The play was well received by critics with praise directed at its cast, the script, its use of nostalgic undertones, the cast's performance, the production quality including costumes and set design, the integration of horror-campiness, the suspenseful story, and the interactive nature of the play. Criticism was directed at its pacing.

In other media

 Literary releases

 Novelizations:
 Fright Night (1985): Published by Tor Books and developed to release as a novelization to coincide with the feature film debut, in 1985. The book was co-written by Craig Spector and John Skipp, after the authors received a copy of the script. Though the plot follows the movie closely, there are additional scenes in its pages that explore character releations.
 Fright Night: Origins (2022): An adaptation and expansion of the original film, published by Holland House and Encyclopocalypse Publications. The novel expands on the source material, and is co-written by franchise creator Tom Holland, alongside A. Jack Ulrich. The plot is stated to include greater detail and convey ideas that Holland had to cut previously due to time constraints on the movie. Holland stated that, the book is "intend to take the Fright Night universe far beyond the story the films have told". The book was released on September 6, 2022.
 Comic book series: A series of 27 comic book literary releases, published by NOW Comics and released from 1988-1993, the standalone series of comic books released Fright Night Part 2 as a graphic novel. After its release, the continuing series centered around the further adventures of Peter Vincent and Charley Brewster, who team up to fight an array of monsters. In the final issues, Jerry Dandrige was brought back from the dead and featured in a story-arc where he accumulates an army of French vampire wives. The comics were abruptly cancelled when the company filed for bankruptcy.
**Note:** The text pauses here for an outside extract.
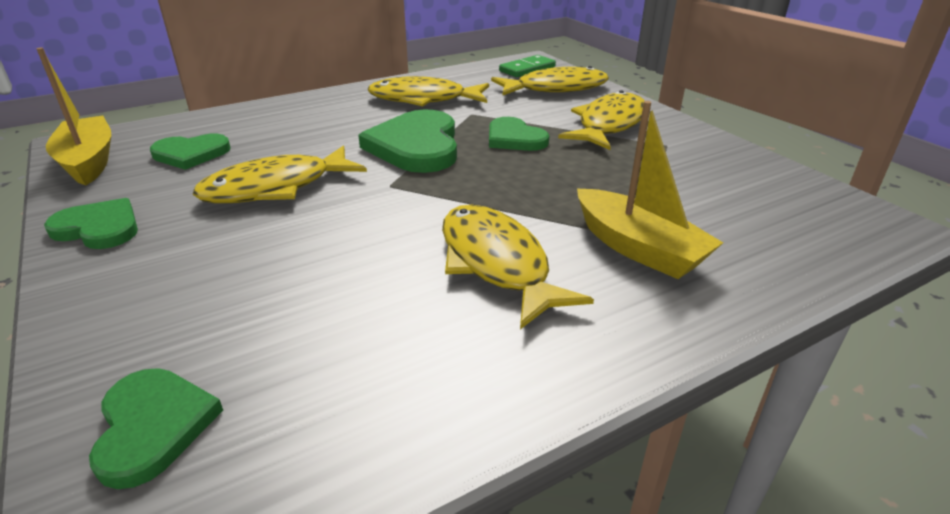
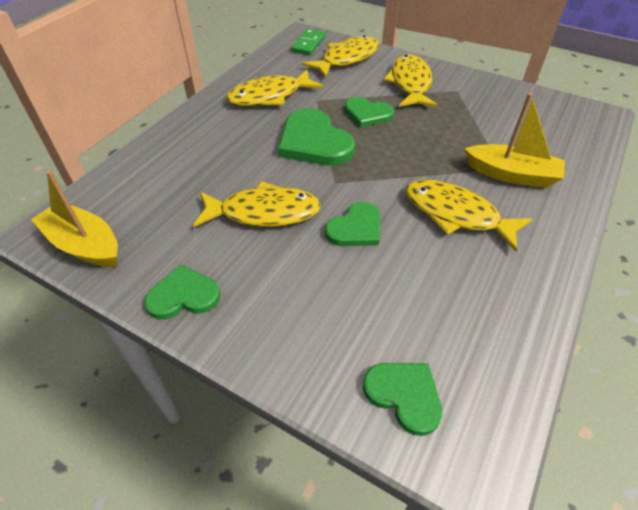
camera: 30 degrees left, 15 degrees up
green heart [150,134,231,170] -> green heart moved to [325,202,380,246]
yellow fish [193,146,367,203] -> yellow fish turned 120 degrees counterclockwise [193,181,321,227]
 Video game Fright Night: The Arcade Game (1988): Developed and published by MicroDeal Ltd., exclusively for the Amiga personal computers, the premise was based on the original film. The arcade game's gameplay featured players taking on the role of Jerry Dandrige, while attempting to turn victims into vampires. The game was met with mixed critical reception, with praise directed at its graphics and criticism at its restrictive gameplay.